Di Kawasan Komplekss Makam Kanjeng Sepuh Sedayu juga terdapat masjid
bersejarah, Masjid Agung Kanjeng Sepuh, yang merupakan peninggalan
Kanjeng Sepuh Sedayu. Seperti halnya bentuk hiasan pada makam, bentuk
atap dan mimbar masjid ini juga dihiasi dengan motif dari unsur
kebudayaan pra Islam maupun kebudayaan Islam.

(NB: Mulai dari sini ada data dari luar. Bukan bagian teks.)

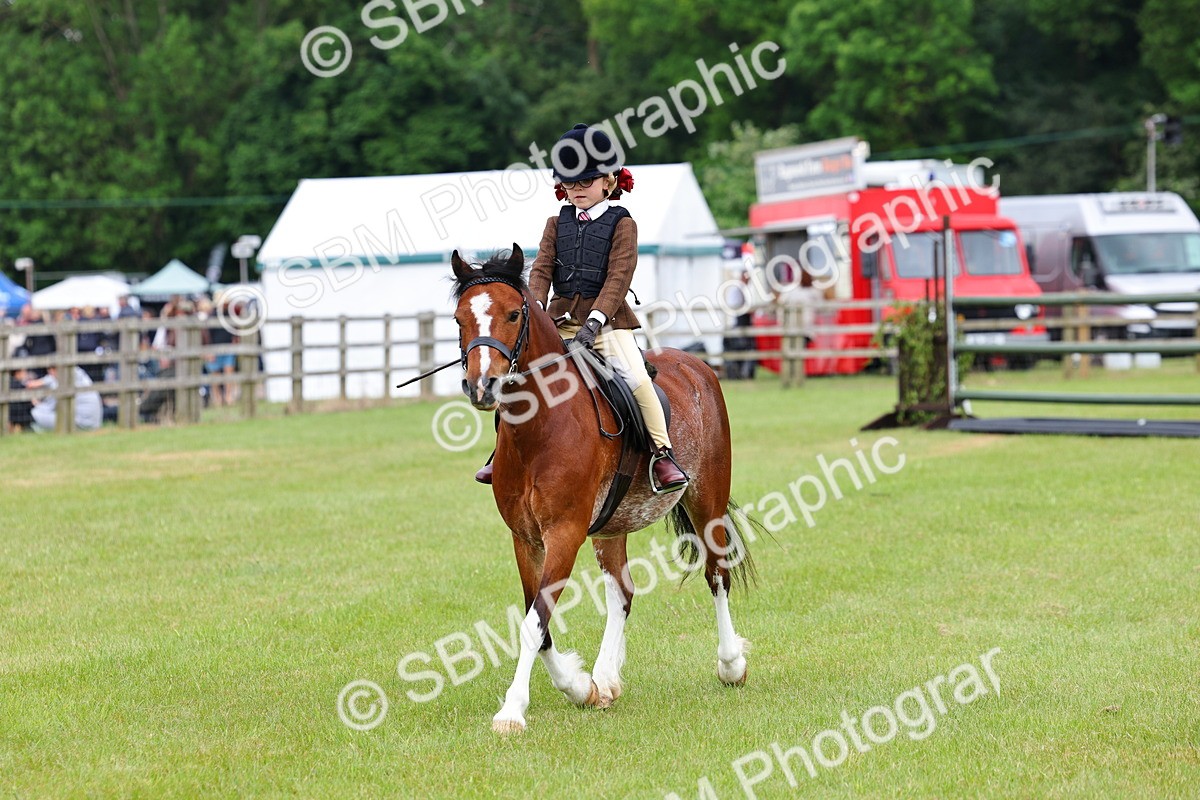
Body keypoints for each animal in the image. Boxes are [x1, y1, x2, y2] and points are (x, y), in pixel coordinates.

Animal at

Selain masjid, Kanjeng Sepuh Sedayu juga meninggalkan beberapa situs
penting lainnya seperti Telaga Rambit dan Sumur Dhahar. Kedua situs ini
masing-masing berada di Desa Purwodadi dan Golokan, Sidayu. Menurut
cerita masyarakat setempat, meskipun setiap hari digunakan untuk air
minum dan kebutuhan sehari-hari (seperti mandi dan mencuci), air telaga
dan sumur tersebut tidak pernah habis, bahkan pada saat musim kemarau
sekalipun.
Kompleks Makam Kanjeng Sedayu terletak di pusat Kota Sidayu, tepatnya di
Desa Kauman, Kecamatan Sidayu, Kabupaten Gresik, Provinsi Jawa Timur,
Indonesia.
Akses menuju Makam
Desa Kauman di mana Kompleks Makam Kanjeng Sedayu berada berjarak
sekitar 28 km dari Kota Gresik. Desa ini dapat dijangkau dengan
menggunakan transportasi umum maupun pribadi. Untuk mencapai tempat ini
Anda dapat mengambil jalur pantura Gresik - Tuban.